The Slandermob

Four quotes related to the Covington Boys Slandermob Scandal:

The first has to do with life in a universe of pure hatred. This, we have seen, is precisely where the Fake News morlocks and their social media eloi, that is, their gullible food animals, have taken up dwellings:

From MERE CHRISTIANITY by CS Lewis

Suppose one reads a story of filthy atrocities in the paper. Then suppose that something turns up suggesting that the story might not be quite true, or not quite so bad as it was made out.

Is one’s first feeling, ‘Thank God, even they aren’t quite so bad as that,’ or is it a feeling of disappointment, and even a determination to cling to the first story for the sheer pleasure of thinking your enemies are as bad as possible?

If it is the second then it is, I am afraid, the first step in a process which, if followed to the end, will make us into devils.

You see, one is beginning to wish that black was a little blacker.
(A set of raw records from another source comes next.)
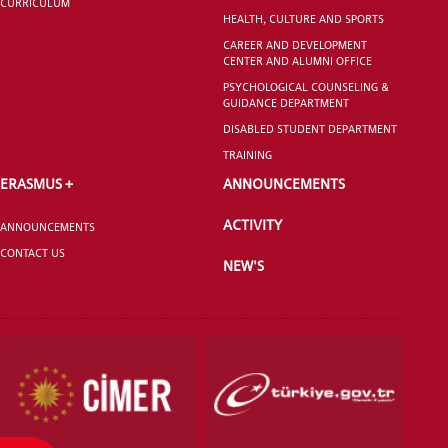
CURRICULUM
HEALTH, CULTURE AND SPORTS
GRADUATED
CAREER AND DEVELOPMENT
SCHOOL
CENTER AND ALUMNI OFFICE
PSYCHOLOGICAL COUNSELING &
GUIDANCE DEPARTMENT
DISABLED STUDENT DEPARTMENT
TRAINING
VOCATIONAL SCHOOLS And
ERASMUS +
ANNOUNCEMENTS
UNDERGRADUATE STUDENT
ACTIVITY
ANNOUNCEMENTS
CONTACT US
NEW'S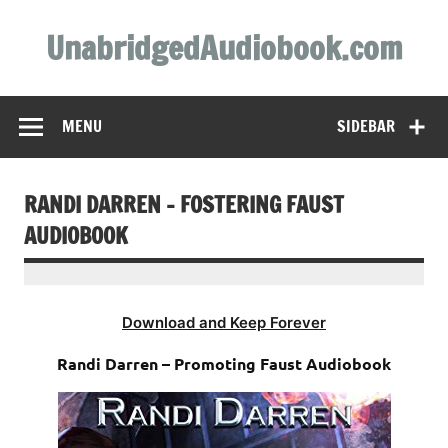
Skip
to
UnabridgedAudiobook.com
content
Unabridged Audiobooks Await
MENU
SIDEBAR
RANDI DARREN – FOSTERING FAUST
AUDIOBOOK
Download and Keep Forever
Randi Darren – Promoting Faust Audiobook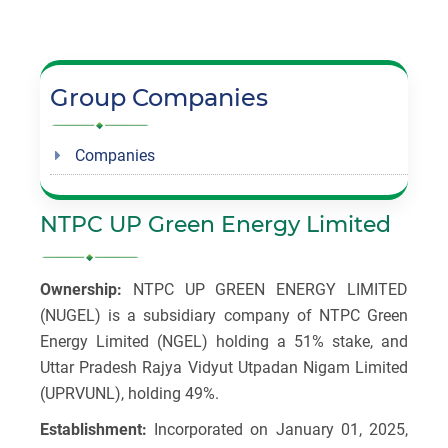
Group Companies
Companies
NTPC UP Green Energy Limited
Ownership:
NTPC UP GREEN ENERGY LIMITED
(NUGEL) is a subsidiary company of NTPC Green
Energy Limited (NGEL) holding a 51% stake, and
Uttar Pradesh Rajya Vidyut Utpadan Nigam Limited
(UPRVUNL), holding 49%.
Establishment:
Incorporated on January 01, 2025,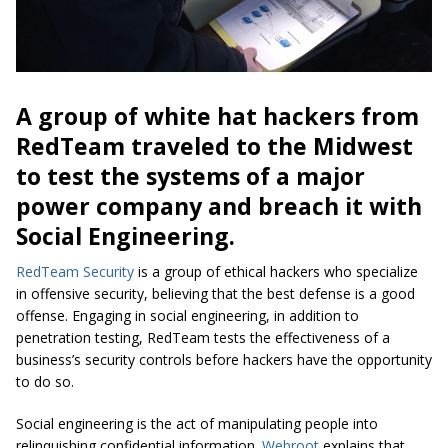
A group of white hat hackers from
RedTeam traveled to the Midwest
to test the systems of a major
power company and breach it with
Social Engineering.
RedTeam Security
is a group of ethical hackers who specialize
in offensive security, believing that the best defense is a good
offense. Engaging in social engineering, in addition to
penetration testing, RedTeam tests the effectiveness of a
business’s security controls
before
hackers have the opportunity
to do so.
Social engineering is the act of manipulating people into
relinquishing confidential information.
Webroot
explains that,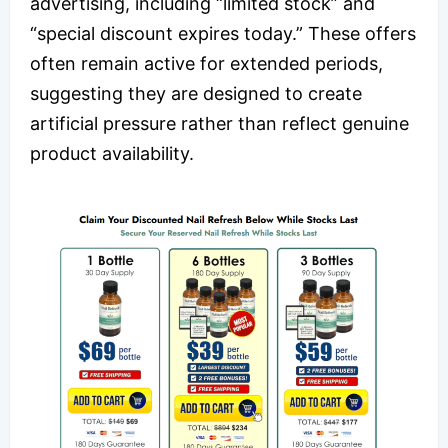
advertising, including “limited stock” and
“special discount expires today.” These offers
often remain active for extended periods,
suggesting they are designed to create
artificial pressure rather than reflect genuine
product availability.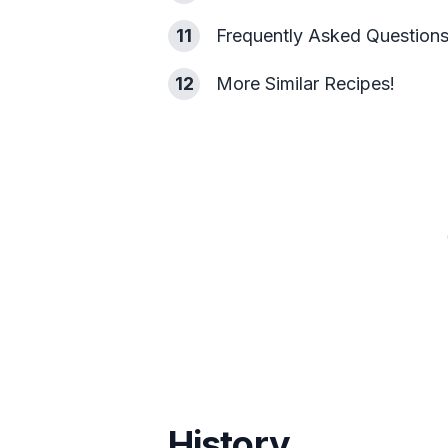
11
Frequently Asked Question
12
More Similar Recipes!
History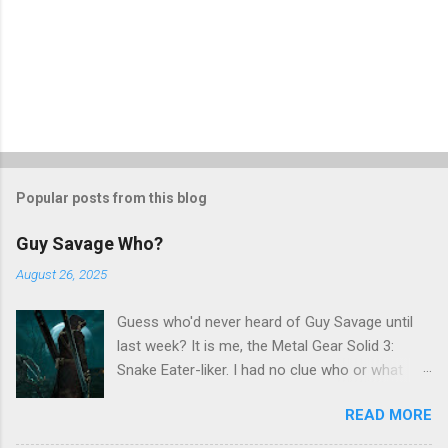
Popular posts from this blog
Guy Savage Who?
August 26, 2025
Guess who'd never heard of Guy Savage until
last week? It is me, the Metal Gear Solid 3:
Snake Eater-liker. I had no clue who or what
Guy Savage was until I saw a very confusing
READ MORE
repost on Bluesky last Friday. "Guy Savage
nightmare game confirmed for MGS Delta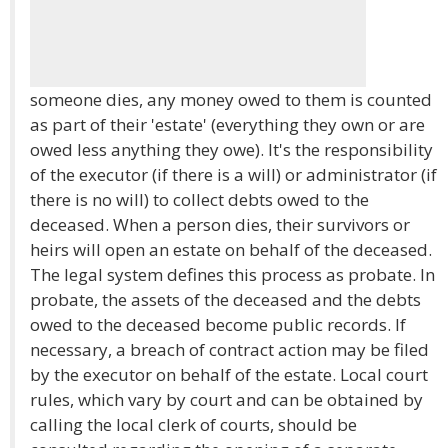
someone dies, any money owed to them is counted
as part of their 'estate' (everything they own or are
owed less anything they owe). It's the responsibility
of the executor (if there is a will) or administrator (if
there is no will) to collect debts owed to the
deceased. When a person dies, their survivors or
heirs will open an estate on behalf of the deceased.
The legal system defines this process as probate. In
probate, the assets of the deceased and the debts
owed to the deceased become public records. If
necessary, a breach of contract action may be filed
by the executor on behalf of the estate. Local court
rules, which vary by court and can be obtained by
calling the local clerk of courts, should be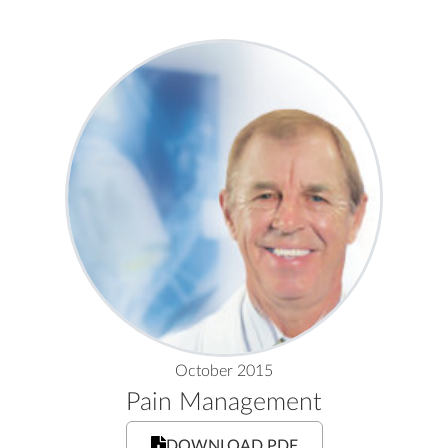
October 2015
Pain Management
DOWNLOAD PDF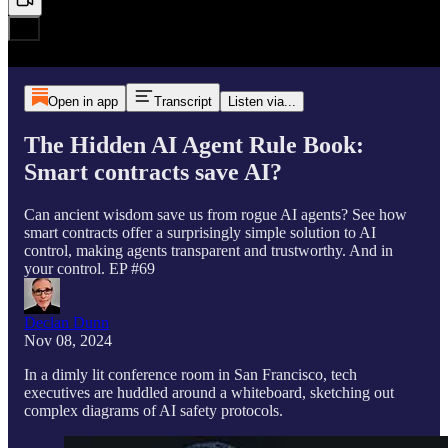
Open in app
Transcript
Listen via...
The Hidden AI Agent Rule Book:
Smart contracts save AI?
Can ancient wisdom save us from rogue AI agents? See how
smart contracts offer a surprisingly simple solution to AI
control, making agents transparent and trustworthy. And in
your control. EP #69
Declan Dunn
Nov 08, 2024
In a dimly lit conference room in San Francisco, tech
executives are huddled around a whiteboard, sketching out
complex diagrams of AI safety protocols.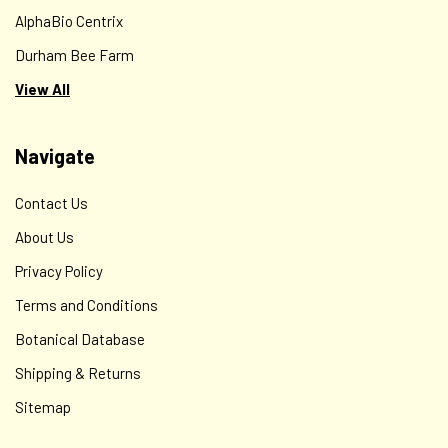
AlphaBio Centrix
Durham Bee Farm
View All
Navigate
Contact Us
About Us
Privacy Policy
Terms and Conditions
Botanical Database
Shipping & Returns
Sitemap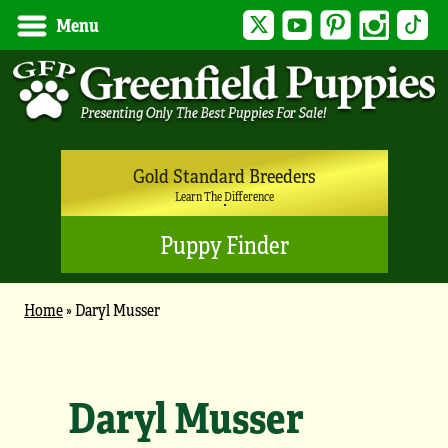
Twitter
YouTube
Pinterest
Instagram
Tik
Menu
Gold Standard Breeders
Learn The Difference
Puppy Finder
Home
»
Daryl Musser
Daryl Musser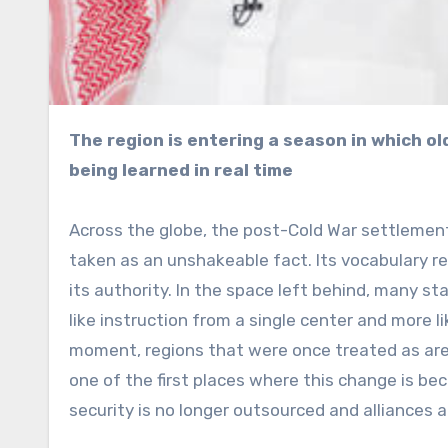
The region is entering a season in which old assurances are fading and new habits of power are
being learned in real time
Across the globe, the post-Cold War settlement
taken as an unshakeable fact. Its vocabulary re
its authority. In the space left behind, many st
like instruction from a single center and more 
moment, regions that were once treated as aren
one of the first places where this change is be
security is no longer outsourced and alliances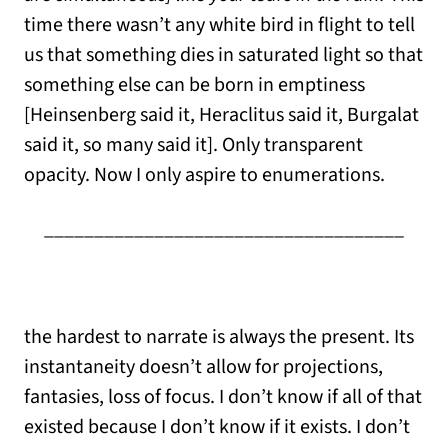
time there wasn’t any white bird in flight to tell
us that something dies in saturated light so that
something else can be born in emptiness
[Heinsenberg said it, Heraclitus said it, Burgalat
said it, so many said it]. Only transparent
opacity. Now I only aspire to enumerations.
____________________________________
the hardest to narrate is always the present. Its
instantaneity doesn’t allow for projections,
fantasies, loss of focus. I don’t know if all of that
existed because I don’t know if it exists. I don’t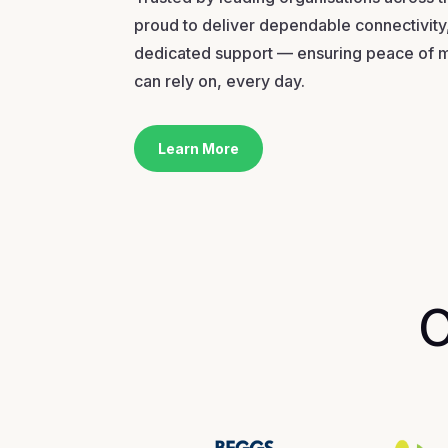
proud to deliver dependable connectivity,
dedicated support — ensuring peace of 
can rely on, every day.
Learn More
O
If we give that wish its head, later on we shall wish to see grey as black, and then to see white itself as black.

Finally we shall insist on seeing everything — God and our friends and ourselves included — as bad, and not be able to stop doing it: we shall be fixed for ever in a universe of pure hatred.

The second deals with the question of whether to stand with a nervous smile while a gap-toothed unwashed lying-ass lunatic bangs a drum in your face, yodeling, is allowed in modern days.

From NINETEEN EIGHTY-FOUR by Geo Orwell

It was terribly dangerous to let your thoughts wander when you were in any public place,or within range of a tele screen. The smallest thing could give you away. A nervous tic, an unconscious look of anxiety, a habit of muttering to yourself – anything that carried with it the suggestion of abnormality, of having something to hide.

In any case, to wear an improper expression on your face (to look incredulous when a victory was announced, for example) was itself a punishable offense. There was even a word for it in Newspeak: facecrime, it was called.

The third deals with the soldiers and loyal servants of Christ, and the enmity between them and the Devil and his children.

From TREATISE ON TRUE DEVOTION TO THE BLESSED VIRGIN
by St. Louis de Montfort

In these latter times Mary must shine forth more than ever in mercy, power and grace; in mercy, to bring back and welcome lovingly the poor sinners and wanderers who are to be converted and return to the Catholic Church; in power, to combat the enemies of God who will rise up menacingly to seduce and crush by promises and threats all those who oppose them; finally, she must shine forth in grace to inspire and support the valiant soldiers and loyal servants of Jesus Christ who are fighting for his cause.

Lastly, Mary must become as terrible as an army in battle array to the devil and his followers, especially in these latter times. For Satan, knowing that he has little time – even less now than ever – to destroy souls, intensifies his efforts and his onslaughts every day. He will not hesitate to stir up savage persecutions and set treacherous snares for Mary’s faithful servants and children whom he finds more difficult to overcome than others.

It is chiefly in reference to these last wicked persecutions of the devil, daily increasing until the advent of the Reign of Antichrist, that we should understand that first and well-known prophecy and curse of God uttered against the serpent in the garden of paradise. It is opportune to explain it here for the glory of the Blessed Virgin, the salvation of her children and the confusion of the devil. “I will place enmities between you and the woman, between your race and her race; she will crush your head and you will lie in wait for her heel” (Gen. 3:15).

God has established only one enmity – but it is an irreconcilable one – which will last and even go on increasing to the end of time. That enmity is between Mary, his worthy Mother, and the devil, between the children and the servants of the Blessed Virgin and the children and followers of Lucifer.

A fourth quote was recommended by Nate Winchester, and it speak to the means by which tyranny comes to democratic republics. It is a chilling passage.

From DEMOCRACY IN AMERICA by Alexis de Tocqueville (volume 1, part 2, chapter 7)

“Tyranny in democratic republics does not proceed in the same way, however. It ignores the body and goes straight for the soul. The master no longer says: You will think as I do or die. He says: You are free not to think as I do. You may keep your life, your property, and everything else. But from this day forth you shall be as a stranger among us. You will retain your civic privileges, but they will be of no use to you. For if you seek the votes of your fellow citizens, they will withhold them, and if you seek only their esteem, they will feign to refuse even that. You will remain among men, but you will forfeit your rights to humanity. When you approach your fellow creatures, they will shun you as one who is impure. And even those who believe in your innocence will abandon you, lest they, too, be shunned in turn. Go in peace, I will not take your life, but the life I leave you with is worse than death.”